**Goal of the exercise**
Copy the lines below verbatim, beginning with the line that includes "vfov_deg: 48.2" and continuing to the end; leave out everything before it.

___ Dataset entries ___

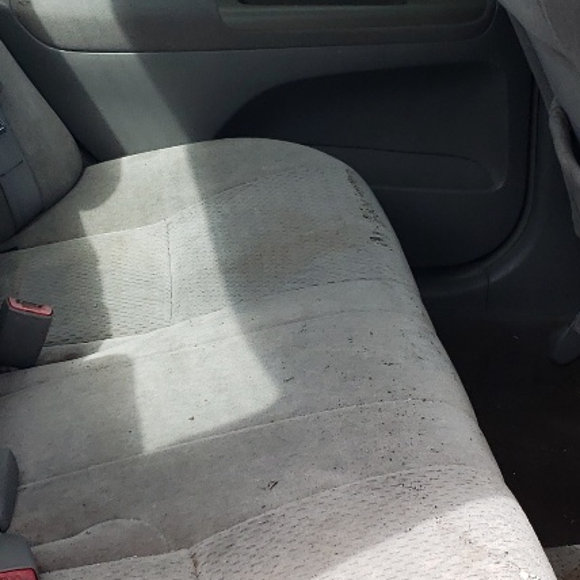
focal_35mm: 86
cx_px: 282
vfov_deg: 20.2
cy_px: 299
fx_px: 1630
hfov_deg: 20.2
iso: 50
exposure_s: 1/1000
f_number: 1.5
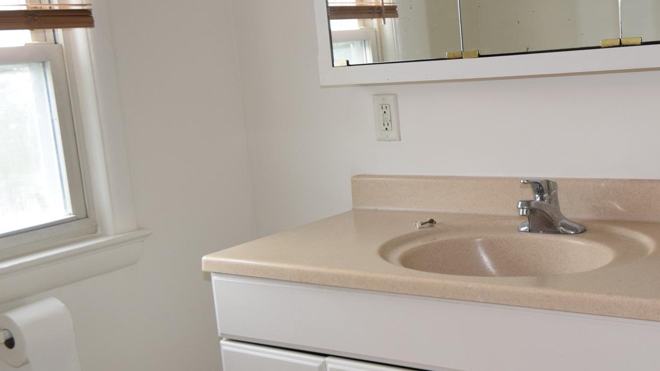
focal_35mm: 55
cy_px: 186
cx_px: 442
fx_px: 963
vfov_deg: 21.8
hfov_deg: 37.4
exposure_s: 1/125
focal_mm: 22
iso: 800
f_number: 5.6
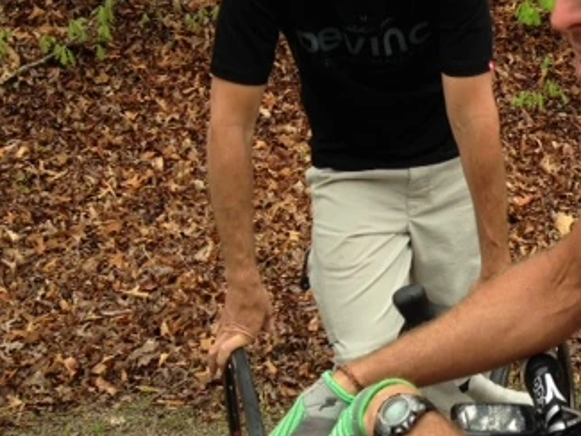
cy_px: 48
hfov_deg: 29.1
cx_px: 476
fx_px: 1091
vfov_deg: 22.1
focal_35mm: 65
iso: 50
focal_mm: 4.12
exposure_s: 1/393
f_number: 2.4
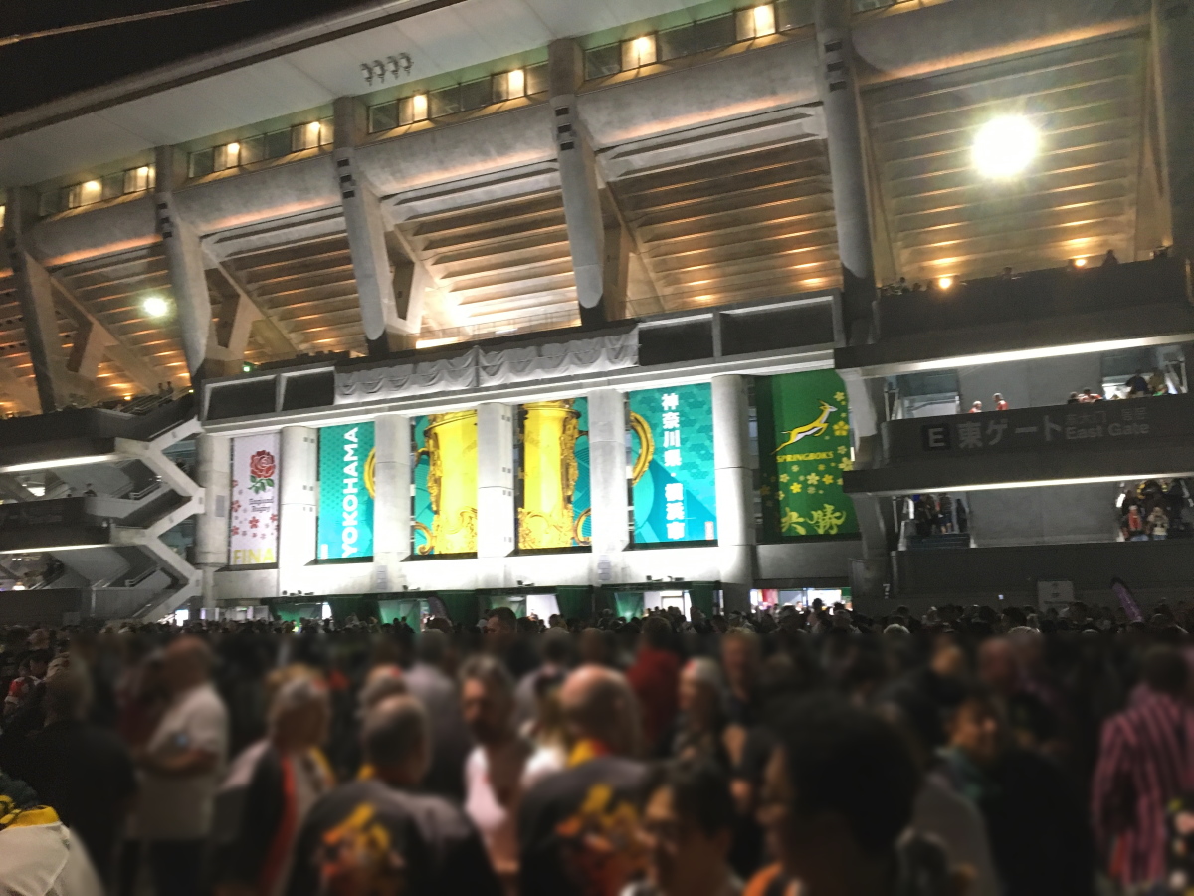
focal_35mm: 29
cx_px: 597
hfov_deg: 61.7
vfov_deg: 48.2
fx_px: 1000
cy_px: 448
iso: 200
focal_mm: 4.15
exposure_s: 1/15
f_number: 2.2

___

**Task output**
vfov_deg: 48.2
fx_px: 1000
cy_px: 448
iso: 200
focal_mm: 4.15
exposure_s: 1/15
f_number: 2.2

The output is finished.